On the first day of the 85th Texas Legislative Session, newly reelected House Speaker Joe Straus outlined his policy priorities while stressing the importance of civility and collaboration in the months to come.
“Compromise,” he said, “has become a dirty word in politics, but in reality, it is how we find common ground and achieve the common good.”
Given the range of challenges facing Lone Star State lawmakers and the nature of many of the bills filed to-date, Speaker Straus was perhaps optimistic to set the bar so high. Few, for example, expect the debate surrounding Senate Bill 6, commonly referred to as the Bathroom Bill, to be amiable. But in light of an increasingly divisive political climate, a call for ethics, leadership and good governance is all the more compelling.

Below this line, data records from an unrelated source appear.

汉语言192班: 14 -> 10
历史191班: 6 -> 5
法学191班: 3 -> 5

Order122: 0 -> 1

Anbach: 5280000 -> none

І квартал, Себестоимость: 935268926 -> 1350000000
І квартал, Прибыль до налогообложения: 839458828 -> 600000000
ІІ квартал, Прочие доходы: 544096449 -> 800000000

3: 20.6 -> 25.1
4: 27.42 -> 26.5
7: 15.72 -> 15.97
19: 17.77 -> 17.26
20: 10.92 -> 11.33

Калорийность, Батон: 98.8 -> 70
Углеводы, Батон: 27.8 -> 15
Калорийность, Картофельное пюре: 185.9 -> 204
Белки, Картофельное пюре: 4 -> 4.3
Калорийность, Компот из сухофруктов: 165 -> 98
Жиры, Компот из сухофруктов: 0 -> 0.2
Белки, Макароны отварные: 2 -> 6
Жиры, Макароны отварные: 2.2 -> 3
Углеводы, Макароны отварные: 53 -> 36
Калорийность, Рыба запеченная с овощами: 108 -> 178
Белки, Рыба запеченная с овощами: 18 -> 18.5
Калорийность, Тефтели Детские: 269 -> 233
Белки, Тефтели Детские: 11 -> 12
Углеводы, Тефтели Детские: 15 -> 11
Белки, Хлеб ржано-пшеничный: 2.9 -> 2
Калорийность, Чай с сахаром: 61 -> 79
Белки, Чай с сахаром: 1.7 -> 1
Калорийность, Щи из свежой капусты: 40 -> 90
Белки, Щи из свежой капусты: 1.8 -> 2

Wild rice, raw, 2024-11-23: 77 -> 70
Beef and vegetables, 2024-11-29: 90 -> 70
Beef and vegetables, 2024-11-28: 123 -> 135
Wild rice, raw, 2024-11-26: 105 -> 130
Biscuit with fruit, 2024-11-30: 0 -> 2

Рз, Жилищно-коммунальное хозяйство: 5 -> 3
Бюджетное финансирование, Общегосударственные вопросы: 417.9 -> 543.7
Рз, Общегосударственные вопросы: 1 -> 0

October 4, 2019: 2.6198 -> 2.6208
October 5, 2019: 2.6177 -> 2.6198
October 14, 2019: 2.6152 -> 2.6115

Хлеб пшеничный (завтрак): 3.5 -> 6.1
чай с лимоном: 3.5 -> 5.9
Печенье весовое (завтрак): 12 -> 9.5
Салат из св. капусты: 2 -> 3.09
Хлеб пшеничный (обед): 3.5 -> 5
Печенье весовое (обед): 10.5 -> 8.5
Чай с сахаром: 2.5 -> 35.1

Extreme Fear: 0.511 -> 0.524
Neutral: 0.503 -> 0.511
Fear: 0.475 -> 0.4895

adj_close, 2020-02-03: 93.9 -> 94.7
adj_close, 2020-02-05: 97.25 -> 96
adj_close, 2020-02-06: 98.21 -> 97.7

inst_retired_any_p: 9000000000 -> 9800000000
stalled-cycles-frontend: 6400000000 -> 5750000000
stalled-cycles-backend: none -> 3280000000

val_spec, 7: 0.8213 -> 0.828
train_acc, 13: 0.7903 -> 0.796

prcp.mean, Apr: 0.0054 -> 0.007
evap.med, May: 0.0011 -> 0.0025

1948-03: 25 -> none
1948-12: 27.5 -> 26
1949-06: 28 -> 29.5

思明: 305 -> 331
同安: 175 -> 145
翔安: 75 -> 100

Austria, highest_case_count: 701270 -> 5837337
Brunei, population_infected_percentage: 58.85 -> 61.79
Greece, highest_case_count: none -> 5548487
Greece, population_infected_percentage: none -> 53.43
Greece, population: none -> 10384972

Contrary to the outcome of the 2016 presidential election and the presidential cabinet nominations that followed, qualifications matter. Public service may be a calling, but good policy is made from more than civic virtue. Leadership requires experience and education. In fact, both effective citizenship and policymaking rest on high-quality instruction. Civic knowledge, skills and dispositions are essential to a healthy democracy. After all, it was this very mission that guided the establishment of public education in the United States. And to meet the demands of public service —the intent, ability, and experience required to identify common ground and build compromise— in our imperfect system, excellence is our only hope.
In Texas politics, the search for an exemplar of ethics, leadership and good governance starts and ends with Barbara Jordan. Barbara Jordan was the first African-American woman elected to the state Senate, and the first African-American female from the South elected to Congress. Her impact on civil rights, social policy and the legacy of public service is boundless. Jordan was a revered professor at the Lyndon B. Johnson School of Public Affairs at the University of Texas at Austin from 1979 until her death in 1996. . Her civic virtue continues to serve as a beacon of hope, and her political acumen is a model for those seeking to effectuate change with integrity.
As a graduate student of public policy at the LBJ School, I am acquiring the tools to transform a call to public service into a capacity to serve. The school, founded in 1970, was the first of its kind to blend political and civic theory and practice. Through courses on public management, public finance, policy development and quantitative methods, students become better equipped to meet the challenges of our democracy.
President Obama, in his farewell address, touched upon the value and promise of common purpose.
“We’re not where we need to be, and all of us have more that we can do,” he explained.
At the LBJ School, we are asked to critically examine where we are, to question and debate where we need to be, to learn how to do more. As Texas lawmakers enter into what they (and we) hope will be a purposeful and productive session, LBJ students return to campus for a purposeful and productive spring semester. Iand many of my peers will also be supporting the important work at the Capitol as policy interns — for members and advocates alike — in order to create, in Professor Jordan’s words, “an America as good as its promise.”
This session, LBJ interns will strive to uphold the values of public service. We will be guided by the principles of justice and fairness, and the responsible stewardship of public interest and trust. We will be informed and engaged, steeped in data and constituent conversations, as we work tirelessly with an open mind and critical lens. We will be humble. We will be eager to listen and learn. We will be poised to contribute in a measured and meaningful manner. We expect the same from the lawmakers we are privileged to serve.